## ZADANIE 1
Oceń, czy poniższe stwierdzenia zgadzają się z fragmentem o „Chłopach” i „Nad Niemnem”. Przy każdym odpowiedz „tak” lub „nie” i przytocz rozstrzygające słowa fragmentu.
(a) Obie powieści łatwo było przeczytać.
(b) Jedna z omawianych powieści może się poszczycić literacką nagrodą Nobla.
(c) Za nieprzeczytanie lektur groziło obniżenie stopnia z języka polskiego.

:: FRAGMENT ŹRÓDŁOWY ::

My, Słowianie, lubim sielanki – rzecz o „Chłopach” i „Nad Niemnem”

1Wszyscy czytelnicy Szuflady należą chyba do ludzi, którzy w czasach szkolnych przeklinali gorzko konieczność zapoznania się z twórczością polskich mistrzów pióra. Chodzi mi tu o dwie „wiejskie” epopeje – „Chłopów” Władysława Reymonta i „Nad Niemnem” Elizy Orzeszkowej. Pod rygorem obniżenia stopnia z języka polskiego należało te lektury przeczytać przynajmniej pobieżnie, co w jednym i drugim przypadku nie było rzeczą łatwą. A potem jeszcze prace semestralne, analiza postaci – okropność,zwłaszcza że uczniowie, gdyby wolno im było wypowiedzieć swoje zdanie, zgodnym chórem stwierdziliby że losy rodzin Borynów i Bohatyrowiczów po równi nic ich nie obchodzą i świetnie obyliby się bez wiedzy o tym, jak wyglądało ich życie. Coś w tym niewątpliwie jest, nie zapominajmy jednak, że mówimy o perłach polskiej literatury, z których jedna może się nawet poszczycić literacką nagrodą Nobla – choć prawdę mówiąc Bóg raczy wiedzieć, za co.

:::
:: ZAPISANE DANE ::

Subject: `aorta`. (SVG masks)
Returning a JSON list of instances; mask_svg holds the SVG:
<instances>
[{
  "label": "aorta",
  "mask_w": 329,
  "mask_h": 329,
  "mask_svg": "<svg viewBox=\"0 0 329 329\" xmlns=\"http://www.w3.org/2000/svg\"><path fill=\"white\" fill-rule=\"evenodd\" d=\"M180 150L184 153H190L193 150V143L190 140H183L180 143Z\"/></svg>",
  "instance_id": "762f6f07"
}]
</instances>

:::

## ZADANIE 2
Przedstaw wszystkie wiersze wykazu jako tabelę Markdown z kolumnami „Nr” i „Wiersz”. Pomiń puste wiersze.

## ODPOWIEDŹ 1
(a) Nie: „co w jednym i drugim przypadku nie było rzeczą łatwą”.
(b) Tak: „z których jedna może się nawet poszczycić literacką nagrodą Nobla”.
(c) Tak: „Pod rygorem obniżenia stopnia z języka polskiego należało te lektury przeczytać przynajmniej pobieżnie”.

## ODPOWIEDŹ 2
| Nr | Wiersz |
|---|---|
| 1 | Subject: `aorta`. (SVG masks) |
| 2 | Returning a JSON list of instances; mask_svg holds the SVG: |
| 3 | <instances> |
| 4 | [{ |
| 5 |   "label": "aorta", |
| 6 |   "mask_w": 329, |
| 7 |   "mask_h": 329, |
| 8 |   "mask_svg": "<svg viewBox=\"0 0 329 329\" xmlns=\"http://www.w3.org/2000/svg\"><path fill=\"white\" fill-rule=\"evenodd\" d=\"M180 150L184 153H190L193 150V143L190 140H183L180 143Z\"/></svg>", |
| 9 |   "instance_id": "762f6f07" |
| 10 | }] |
| 11 | </instances> |